I would argue that using conventional tables to store events is a good choice. Yes, it seems like it, and you wrote "append only". But indices are there too. We do have a conventional event log (not for an event-sourced system) with indices to query it and it takes hell a lot of time to query anything from there and we often get timeouts writing to it. MS SQL here, well tunes, on powerful machines. So, it is just a matter of time, until you hit this.

For event-sourced system the requirement for your store is at least to have streams. Yes, you can use tables as streams but this is it. You can probably use views but they are virtual. I mean you need real streams, like EventStore has. You can partition your events using projections, with linked events you get references to original events in new streams. This means you can do advanced indexing without paying costs to have conventional RDBMS index, which is optimised for a different purpose.

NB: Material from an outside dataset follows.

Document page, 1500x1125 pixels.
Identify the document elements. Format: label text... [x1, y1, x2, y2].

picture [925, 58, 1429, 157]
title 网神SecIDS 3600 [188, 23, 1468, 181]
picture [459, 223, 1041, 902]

Also I would argue that having one table for all events is a good choice. Yes, it might make projections easier, having a stream per aggregate makes much more sense. Recovering aggregate from events is much easier then. Running projections to a read model would require to have a per-aggregate-type projection, which in EventStore is elegantly solved by category projections.

Barry O Sullivan • Sep 2 '17

Hi Alexey,

Thank you for the excellent feedback. You raise some important points.

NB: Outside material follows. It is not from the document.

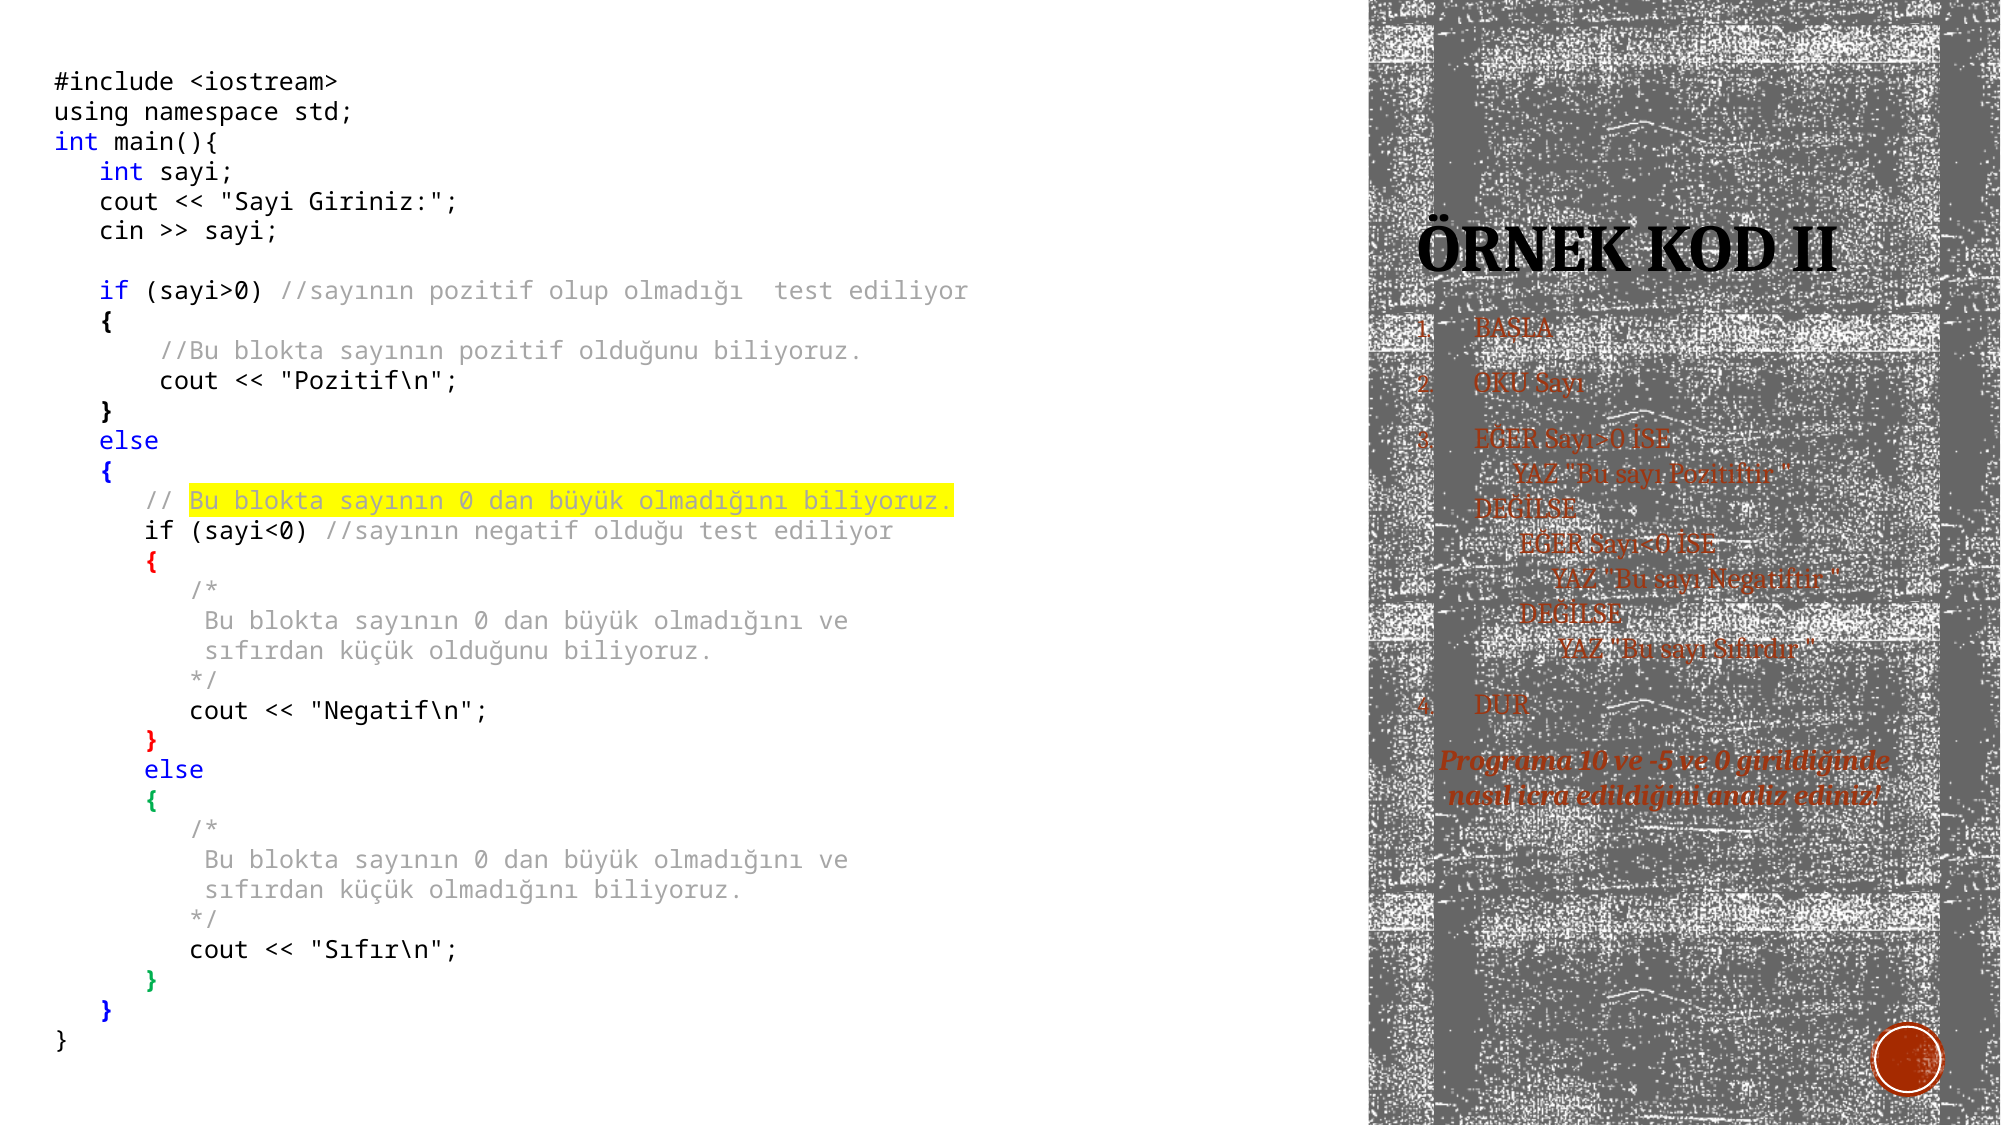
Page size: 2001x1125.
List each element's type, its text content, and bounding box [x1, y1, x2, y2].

list BAŞLA OKU Sayı EĞER Sayı>0 İSE YAZ "Bu sayı Pozitiftir " DEĞİLSE EĞER Sayı<0 İSE YAZ "Bu sayı Negatiftir " DEĞİLSE YAZ "Bu sayı Sıfırdır " DUR Programa 10 ve -5 ve 0 girildiğinde nasıl icra edildiğini analiz ediniz! [1402, 300, 1928, 1014]
list #include <iostream> using namespace std; int main(){ int sayi; cout << "Sayi Giriniz:"; cin >> sayi; if (sayi>0) //sayının pozitif olup olmadığı test ediliyor { //Bu blokta sayının pozitif olduğunu biliyoruz. cout << "Pozitif\n"; } else { // Bu blokta sayının 0 dan büyük olmadığını biliyoruz. if (sayi<0) //sayının negatif olduğu test ediliyor { /* Bu blokta sayının 0 dan büyük olmadığını ve sıfırdan küçük olduğunu biliyoruz. */ cout << "Negatif\n"; } else { /* Bu blokta sayının 0 dan büyük olmadığını ve sıfırdan küçük olmadığını biliyoruz. */ cout << "Sıfır\n"; } } } [39, 57, 1324, 1014]
title ÖRNEK KOD II [1402, 57, 1928, 294]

As you said, MySQL will work well for now (it solves the problem for the near future, 2+years), after that we've been told that MySQL will start to struggle with the log, exactly as you described. Eventstore is a solid option, we're looking into it and other technologies better suited to massive event streams.

As for the one table for all events, we've had no issues with it. Now, this doesn't mean there's one event log for ALL events, just for the events produced by a service. We're currently indexing by aggregate ID and aggregate Type, so we can easily select the subset we want. We may move to a per aggregate event store, but I'm not happy with this, as it makes it harder to change aggregate boundaries. We have metrics in place to monitor performance, so once it starts becoming problematic we'll be warned and can prepare a solution.

For projection replaying, rather than connecting to the log, we plan for the projections to connect to a copy of the log, optimised for projection reads. We're thinking of using Kafka for this. It will keep the event log indefinitely (if we want it to) and it will at least ensure ordering. This will give us more life out of our MySQL log and also speed up projection rebuilding.